Sukabumi Update

5 Hektare Lahan di Tamanjaya Sukabumi Terbakar, Diduga Ulah Oknum Tak Bertanggung Jawab

Tim gabungan saat berupaya memadamkan kobaran api yang menghanguskan lahan dan kebun di Tamanjaya Ciemas Sukabumi, Selasa (1/9/2026). (Sumber Foto: Istimewa)

SUKABUMIUPDATE.com – Kebakaran menghanguskan sekitar 5 hektare kebun dan lahan alang-alang di Kampung Cigaok RT 04/01, Desa Tamanjaya, Kecamatan Ciemas, Kabupaten Sukabumi, Selasa (1/9/2026) siang.

Camat Ciemas Bobby Prihardy Gumulya mengatakan laporan kebakaran diterima sekitar pukul 12.40 WIB. Petugas gabungan kemudian langsung menuju lokasi dan tiba sekitar 10 menit kemudian.

“Objek yang terbakar merupakan kebun warga dan lahan alang-alang. Kurang lebih 5 hektaran,” ujar Bobby kepada sukabumiupdate.com.

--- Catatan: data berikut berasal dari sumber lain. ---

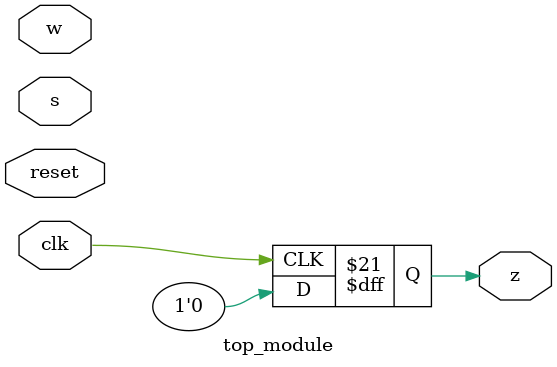
<source format=sv>
module top_module (
	input clk,
	input reset,
	input s,
	input w,
	output reg z
);
	reg [1:0] state;

	always @(posedge clk or posedge reset) begin
		if (reset)
			state <= 0;
		else begin
			case (state)
				0: begin
					if (s)
						state <= 1;
				end
				1: begin
					if (w)
						state <= 2;
					else
						state <= 1;
				end
				2: begin
					if (w)
						state <= 3;
					else
						state <= 4;
				end
				3: begin
					if (w)
						state <= 5;
					else
						state <= 4;
				end
				4: begin
					if (w)
						state <= 2;
					else
						state <= 1;
				end
				5: begin
					if (w)
						state <= 6;
					else
						state <= 4;
				end
				6: begin
					if (w)
						state <= 3;
					else
						state <= 4;
				end
			endcase
		end
	end

	always @(posedge clk) begin
		case (state)
			1, 2, 3, 4: z <= 0;
			5, 6: z <= 1;
			default: z <= 0;
		endcase
	end
endmodule

</source>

Penanganan kebakaran melibatkan sejumlah unsur, di antaranya Pos Pemadam Kebakaran (Damkar) Ciemas, Petugas Penanggulangan Bencana Kecamatan (P2BK), Kasi Trantib bersama anggota Satpol PP Kecamatan Ciemas, personel Polsek Ciemas, serta warga Desa Tamanjaya.

Menurut Bobby, proses pemadaman sempat terkendala minimnya sumber air di sekitar lokasi kebakaran. Akibatnya, petugas harus mengambil pasokan air dari Bendungan Sungai Ciletuh yang jaraknya cukup jauh dari titik api.

"Damkar mengambil air dari sumber air Bendungan Sungai Ciletuh, dengan jarak yang lumayan jauh, karena tidak ada sumber air yang dekat," jelasnya.

Baca Juga: Potret Geopark Ciletuh di Puncak Kemarau, Sawah Hijau Berubah Jadi Hamparan Tandus

Berdasarkan hasil pemantauan sementara di lapangan, kebakaran diduga dipicu oleh ulah orang yang tidak bertanggung jawab. Meski demikian, penyebab pasti kebakaran masih memerlukan pendalaman lebih lanjut.

"Diduga oleh orang yang tidak bertanggung jawab," kata Bobby.

Berkat kerja sama petugas gabungan dan masyarakat, kobaran api akhirnya berhasil dipadamkan sekitar pukul 13.53 WIB atau sekitar satu jam setelah penanganan dilakukan.

Bobby memastikan kondisi di lokasi saat ini sudah aman dan terkendali. Petugas juga melakukan pemantauan guna memastikan tidak ada titik api yang kembali menyala.

Ia mengingatkan masyarakat agar meningkatkan kewaspadaan, terutama pada musim kemarau ketika vegetasi kering seperti alang-alang sangat mudah terbakar dan dapat mempercepat penyebaran api.

Warga juga diminta tidak melakukan aktivitas yang berpotensi memicu kebakaran serta segera melaporkan kepada petugas apabila menemukan titik api di sekitar kebun maupun lahan terbuka agar penanganan dapat dilakukan lebih cepat dan kebakaran tidak meluas.